Eight o'clock on Monday morning was then set as the hour for the great battle to open, and we retired to our ground-beds to rest and dream.  The night of Sunday was the coldest we had yet experienced.  Ice formed in the streams an inch in thickness, and several of the men froze their limbs, and one or two their lives out, while doing duty as pickets.  At eight o'clock on Monday, the artillery began to play upon the enemy, and for an hour, I think, the firing was as constant and heavy as I ever witnessed; but the infantry did not make any demonstrations whatever; and, after a deal of noise, and the waste of a large amount of ammunition, the artillery was silenced by an order from general headquarters, which brought us back unmolested, but sore and weary, to our old camping-grounds.

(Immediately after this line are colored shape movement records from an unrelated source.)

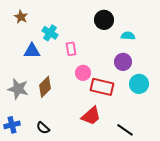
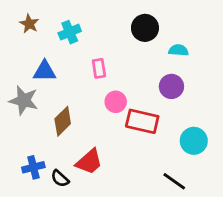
cyan cross: (50, 33) -> (70, 32), moved, turned 35
cyan circle: (139, 84) -> (194, 141), moved
gray star: (18, 89) -> (24, 100), moved
red trapezoid: (91, 116) -> (89, 162), moved
blue cross: (12, 125) -> (33, 167), moved

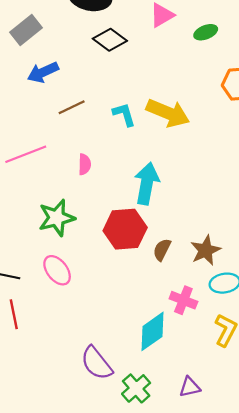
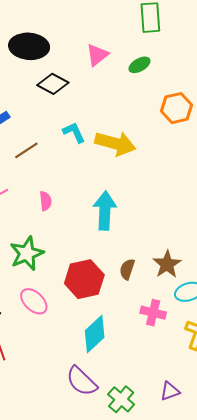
cyan L-shape: (124, 114) -> (74, 132), moved
red hexagon: (125, 229) -> (84, 279), moved
cyan diamond: (153, 331) -> (95, 334), moved

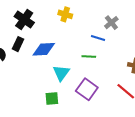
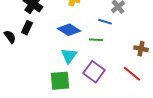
blue diamond: (44, 49) -> (69, 30), moved, turned 35
green square: (52, 98) -> (60, 81), size x1.5

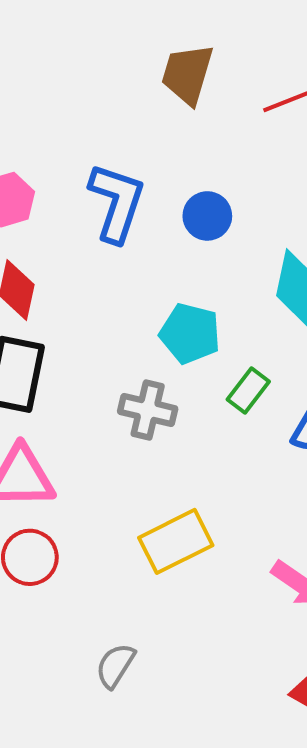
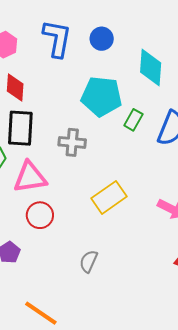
cyan pentagon: (190, 333) -> (101, 96), size x1.4
gray cross: (148, 410) -> (72, 142), moved

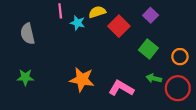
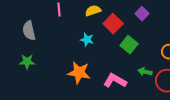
cyan star: (78, 23) -> (87, 40), moved
green square: (148, 49) -> (129, 45), moved
green star: (25, 77) -> (27, 62), moved

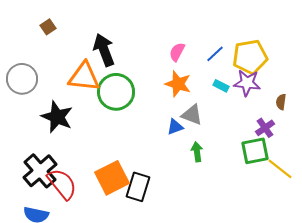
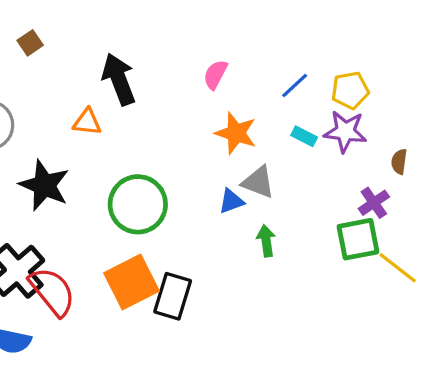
pink semicircle: (177, 52) -> (215, 74), moved
yellow pentagon: (250, 57) -> (350, 90), size x0.7
orange triangle: (84, 77) -> (87, 122), size x0.6
green circle: (116, 92) -> (138, 204), moved

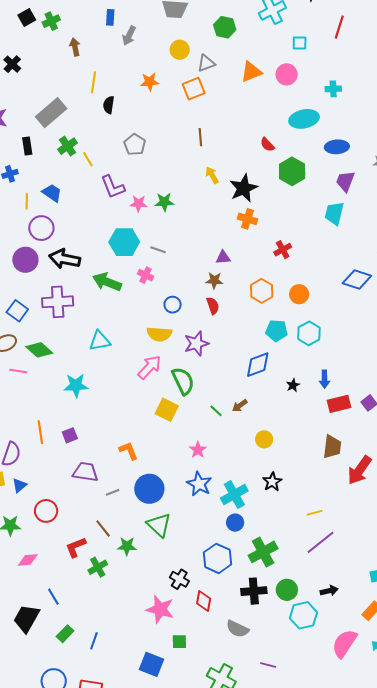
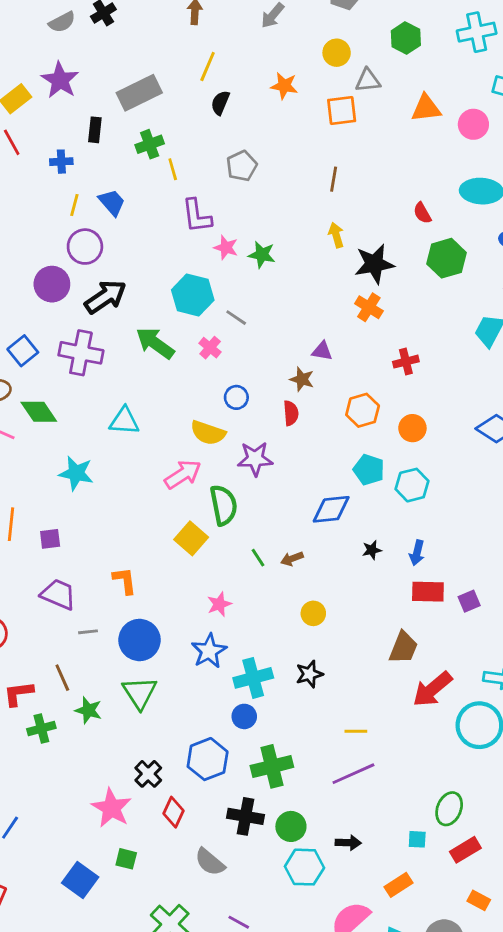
black arrow: (65, 259) -> (105, 297), turned 120

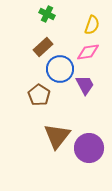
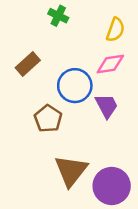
brown rectangle: (43, 47) -> (28, 64), moved

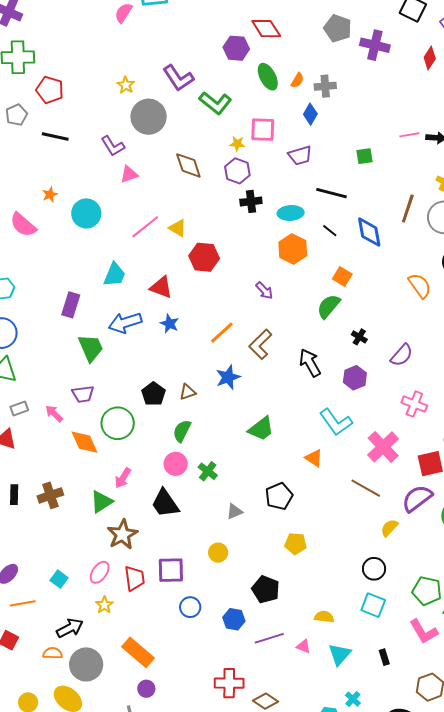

From our camp at Brandy Station, we continued our march until we reached the Rappahannock, where rumors were rife that the campaign was ended, and the army going into winter quarters.  This, the reader will believe, was welcome intelligence to us all, after our weeks of marching, freezing, and fighting.  Our depleted columns surely needed reënforcing, and our exhausted soldiers were in great need of rest; so, when we crossed the Rappahannock, and learned that the Second Brigade, First Division, Fifth Corps, army of the Potomac, was to be detached from the army and sent to Bealton Station, to guard the line of railroad at that place, we felt satisfied that the campaign was over, and that the wished-for period of rest was at hand.

We resumed our march, and, towards evening, reached Bealton, and finally encamped in a beautiful pine wood, near to the railroad, where, in a few days, log-huts were erected, and the Ninth engaged in completing their winter quarters.